LLMs em Bancos de Dados: Rapidez e Economia com Modelos Proxy
Desbloqueando o Potencial dos LLMs em Bancos de Dados: Mais Rápido e Barato
Bancos de dados modernos estão integrando funções de IA que interpretam linguagem natural, permitindo consultas antes inimagináveis. Perguntas como “Quais avaliações de produtos são negativas sobre durabilidade?” ou “Quais tickets de suporte ao cliente foram resolvidos com uma solução alternativa?” agora podem ser respondidas diretamente.
Essas novas funcionalidades de IA expandem os limites dos motores de consulta SQL, trazendo a compreensão semântica dos Large Language Models (LLMs) para seus dados. No entanto, o alto custo e a latência associados às invocações de LLMs (aumentando a latência em 10-100x e o custo em até 1000x) limitavam sua aplicabilidade em ambientes operacionais e analíticos de larga escala.
A Revolução dos Modelos Proxy: Otimização e Eficiência
Uma nova pesquisa do Google Cloud, apresentada na SIGMOD, introduz os modelos proxy como uma solução para esses desafios. Esses modelos são versões ultra-leves e otimizadas para custos, projetadas para consultas específicas (prompts) e ajustadas aos seus dados. Eles substituem a maioria das chamadas a LLMs durante a execução da consulta.
A ideia central por trás dos modelos proxy foi explorada anteriormente no trabalho sobre o Universal Query Engine (UQE) pela Google DeepMind. Essa abordagem permite que os modelos proxy sejam aplicados automaticamente em muitos cenários, às vezes sem perda de qualidade, com perda mínima, ou até mesmo com ganho de qualidade em alguns casos.
Plataformas como BigQuery e AlloyDB já implementam essa otimização através do recurso de modo otimizado para funções como AI.IF e AI.CLASSIFY, tornando a análise semântica mais acessível e eficiente.
Como os Modelos Proxy Alcançam Alta Precisão com Baixo Custo?
A eficácia dos modelos proxy reside na utilização de embeddings ricos dos dados.

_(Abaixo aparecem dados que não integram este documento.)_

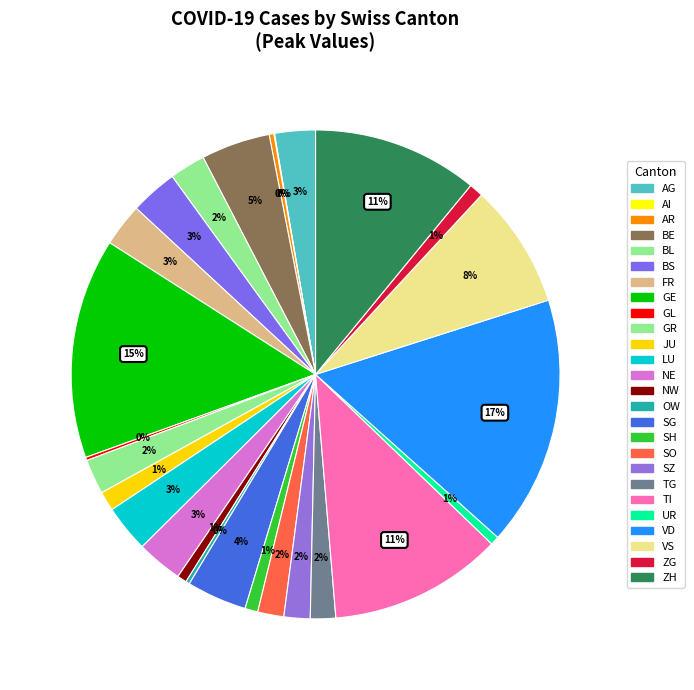

True or false: NW accounts for 11% of the total.

False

Geradores de embedding como os do Gemini convertem o texto em representações vetoriais que capturam o significado semântico. O custo e a latência são reduzidos drasticamente porque os embeddings são gerados uma única vez e reutilizados múltiplas vezes, amortizando o custo de processamento.

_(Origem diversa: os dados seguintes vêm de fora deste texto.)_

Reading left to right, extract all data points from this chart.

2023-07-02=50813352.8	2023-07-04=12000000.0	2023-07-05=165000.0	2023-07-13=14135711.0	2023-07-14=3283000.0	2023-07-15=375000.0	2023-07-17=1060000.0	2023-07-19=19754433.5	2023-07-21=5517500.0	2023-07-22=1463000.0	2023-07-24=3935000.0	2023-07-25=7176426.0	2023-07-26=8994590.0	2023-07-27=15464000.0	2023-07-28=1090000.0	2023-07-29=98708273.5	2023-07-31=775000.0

Os modelos proxy, como a regressão logística, executam rapidamente em CPUs, eliminando a necessidade de hardware especializado. Embora sejam uma técnica de aproximação e possam apresentar limitações em tarefas que exigem raciocínio complexo, eles se destacam na especialização para consultas e dados específicos.
A pesquisa demonstra que a performance preditiva dos modelos proxy pode variar de 90% a 116% em relação aos LLMs, dependendo do benchmark e da complexidade da tarefa.

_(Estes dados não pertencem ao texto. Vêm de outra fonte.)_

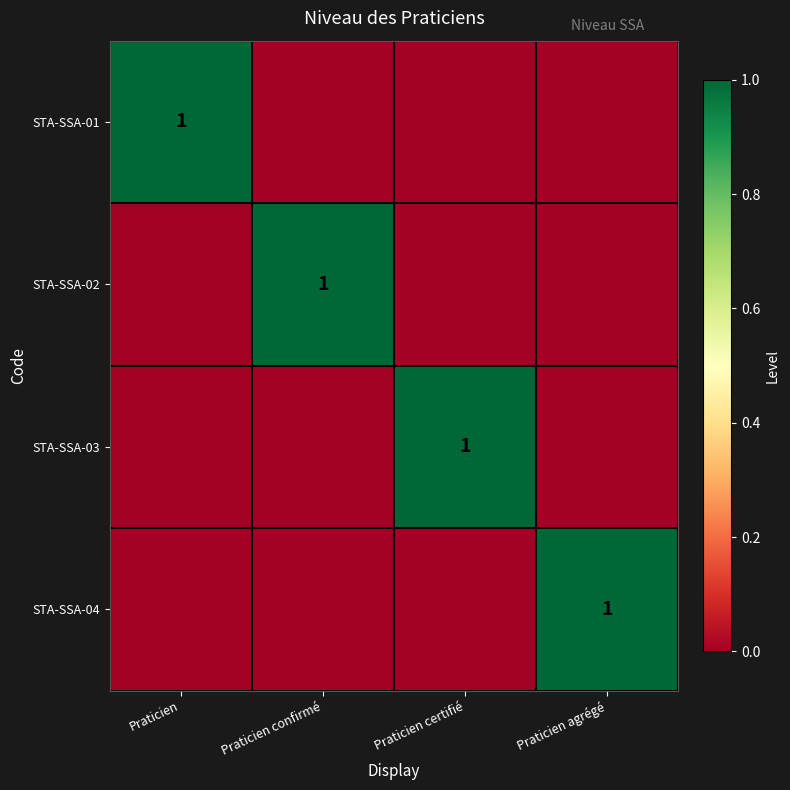

True or false: STA-SSA-04 has a value of 2 at Praticien agrégé.

False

O Processo de Implementação dos Modelos Proxy
O mecanismo por trás dos modelos proxy funciona de forma inteligente. Ao executar uma consulta com uma função AI.IF, por exemplo, o motor de consulta:
- Cria um conjunto de amostras de treinamento a partir dos dados.
- Utiliza um LLM para rotular essas amostras (sim/não) com base na consulta.
- Treina um modelo proxy usando os rótulos gerados.
- Avalia a qualidade do modelo proxy em um conjunto de teste.
- Decide dinamicamente se usa o modelo proxy ou se recorre ao LLM para inferência, com base nos resultados da avaliação.
Este processo adaptativo garante que a precisão seja mantida, ao mesmo tempo que se beneficia da velocidade e da economia proporcionadas pelos modelos proxy sempre que possível.
Essa inovação representa um passo significativo para democratizar o uso de IA em análise de dados, tornando-a mais rápida, barata e escalável para uma gama mais ampla de aplicações.